Quando il 9 Marzo del 1845, io, dal centro dell’Abissinia, proposi all’Eminentissimo prefetto di Propaganda Fide di mandare una Missione nei paesi Galla, vagheggiava nella mia mente un ideale
di missionario che, investito dello spirito e dello zelo dei primi discepoli del Nazareno, corresse con tanto ardore per quelle regioni e riconducesse alla luce della fede quelle semplici e sventurate genti. Incontrato poi a Gualà nel Luglio del 1847
il cappuccino Massaja,destinato capo della Missione,
vidi che quell’ideale aveva già preso corpo,
che il mio voto sarebbe stato appagato più di quanto potevasi sperare che, nei Paesi Galla, avrebbe presto gettato i suoi salutari raggi la nostra cattolica fede.Quel volto attraente e venerando, quello sguardo vivo e penentrante, quella parola fluida, affettuosa, divota, quella robustezza di
fibra e vigoria di salute,
mostravano
che in quell’uomo eravi la stoffa dell’apostolo,
che in quel petto bruciava un amore grande
per la conversione e salute dei popoli, e qualsiasi contrarietà ed ostacolo umano non lo avrebbero scoraggiato, né ritratto dalla santa impresa,
cui si era dedicato. Convinto di avere ricevuto quella missione da Dio, qualunque sacrificio, anche quello della vita, sarebbe tornato lieve al fervente apostolo. E quando, divisomi da Lui, gli diedi l’ultimo abbraccio, e gli baciai riverentemente la mano, volgendo gli occhi nella direzione dei Paesi Galla: Iddio, esclamai, ha avuto misericordia delle vostre genti e verrà presto chi le condurrà a salute! Ritornato poi io in Europa, seguivo ansioso, ma con sensi di ammirazione e di piena soddisfazione, gli arditi passi del fervente pastore; che, solo, ignaro delle lingue,scalzo,con un grosso fardello sulle spalle attraversava infocati deserti, saliva scoscese montagne, inoltravasi per climi malsani in cerca di pecorelle.
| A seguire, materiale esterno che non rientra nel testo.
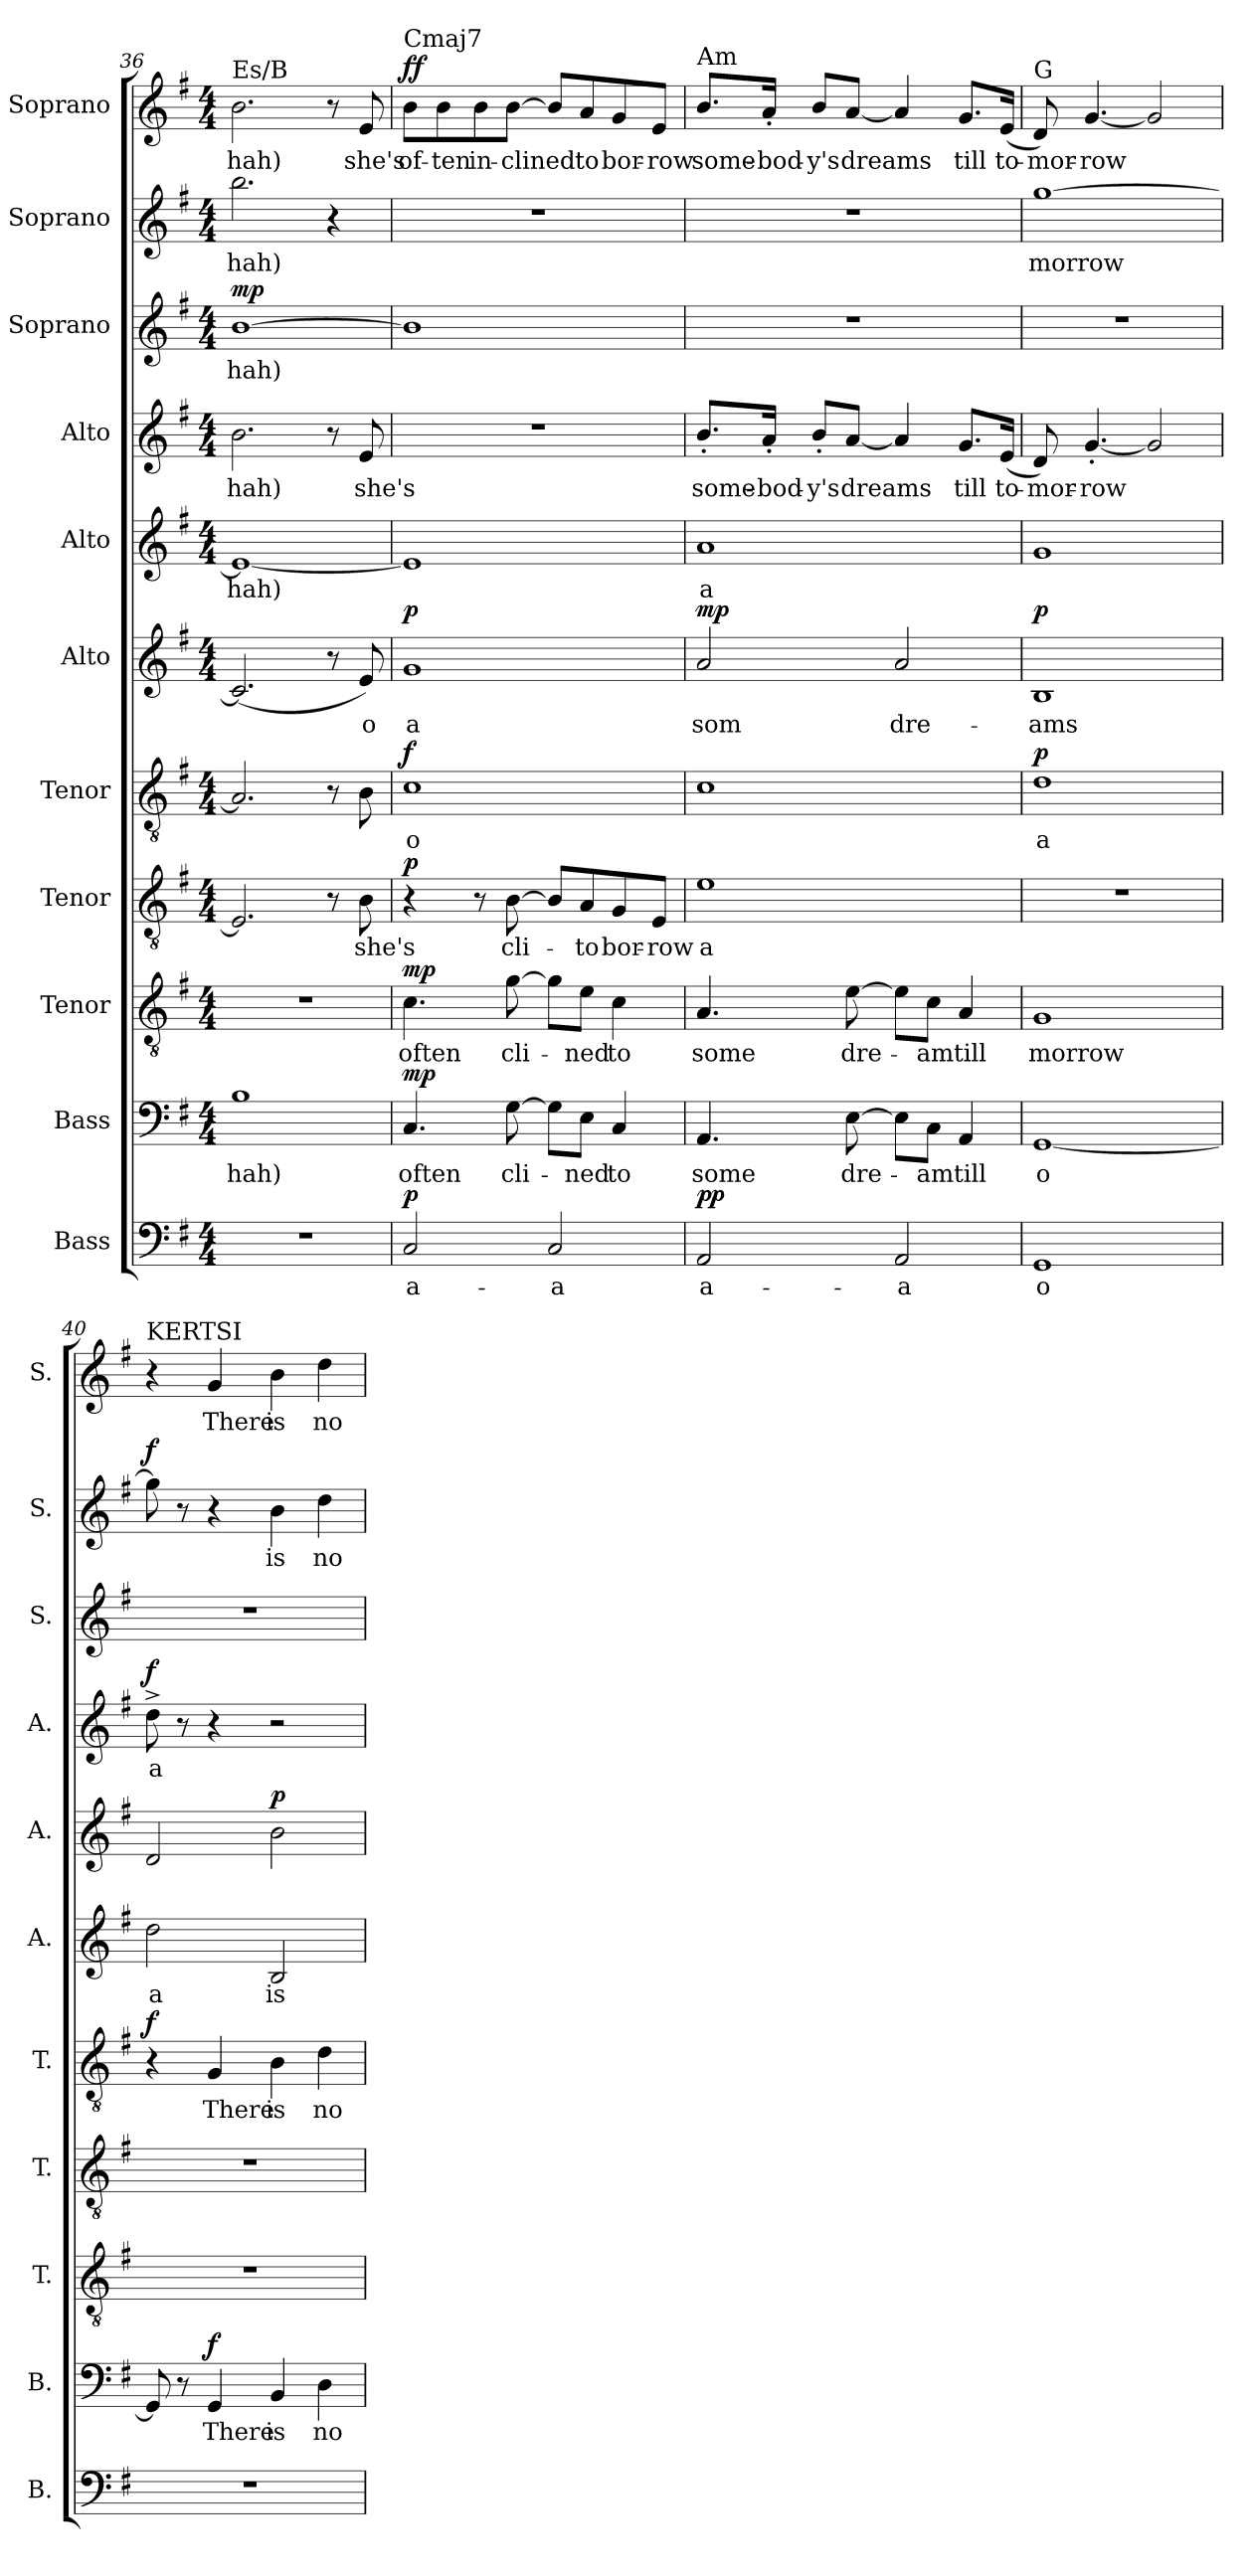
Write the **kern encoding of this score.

Lo vedevo affrontare impavido le ire dei mussulmani, le gelosie degli eretici, le superstizioni dei pagani; e trattando tutti con carità e dolcezza, a poco a poco li ammansiva, e se ne accattivava
gli animi. Nessuno più di me può sapere a quante privazioni, a quali pericoli, a che sorta di dura vita si espone il Missionario in Africa! Ebbene, narrandomi poi il Massaja i casi tristi e fortunati del suo apostolato, i patimenti e le persecuzioni sofferte, parlava con tale tranquillità d’animo, con volto
ed accento sì ilari, che sembrava raccontasse
le più liete e festevoli cose del mondo. Donde attingeva egli questa forza di spirito, questa santa abnegazione, quest’apostolico coraggio? Dalle virtù, che gli adornavano il cuore; dallo zelo, che gli bruciava il petto; dalla confidenza in quel Dio, il cui conforto rende potenti le più deboli creature. Strappato finalmente dalle braccia dei suoi figli e costretto a prendere la via dell’esilio,
e ad allontanarsi da quella terra, su cui aveva giurato di morire, sentendolo parlare, non sapevi distinguere se maggiore fosse in lui il cordoglio o la rassegnazione per quell’ingiusto trattamento.
Ma comprendevo bene che il cuore di quell’apostolo non nutriva odio e rancore contro chicchessia, nemmeno contro i suoi più accaniti nemici;
e che quelle labbra si aprivano solo per pregare
per la sua cara Etiopia, e principalmente per coloro che lo avevano assai perseguitato. E non basta questo eroismo per mostrare che il Massaja era un Santo? Colpito negli ultimi anni da cruda malattia,
lo visitai due volte, a Frascati ed a Napoli,
e lo trovai sempre ilare, sempre affettuoso,
sempre calmo; contento anzi che finalmente
si avvicinava il giorno delle sospirate nozze col suo Dio. In quelle due visite versai tutto il mio cuore
nel cuor suo; e ricevuti gli ultimi suoi insegnamenti, me ne partii inebriato di celesti dolcezze.
Ci rivediamo in Paradiso, mi disse, dandomi l’ultimo abbraccio. Ora egli è lassù che mi attende; ed a me
ormai carico di anni, sorride, con piacere, l’idea
che presto raggiungerò l’Amico nella patria beata”.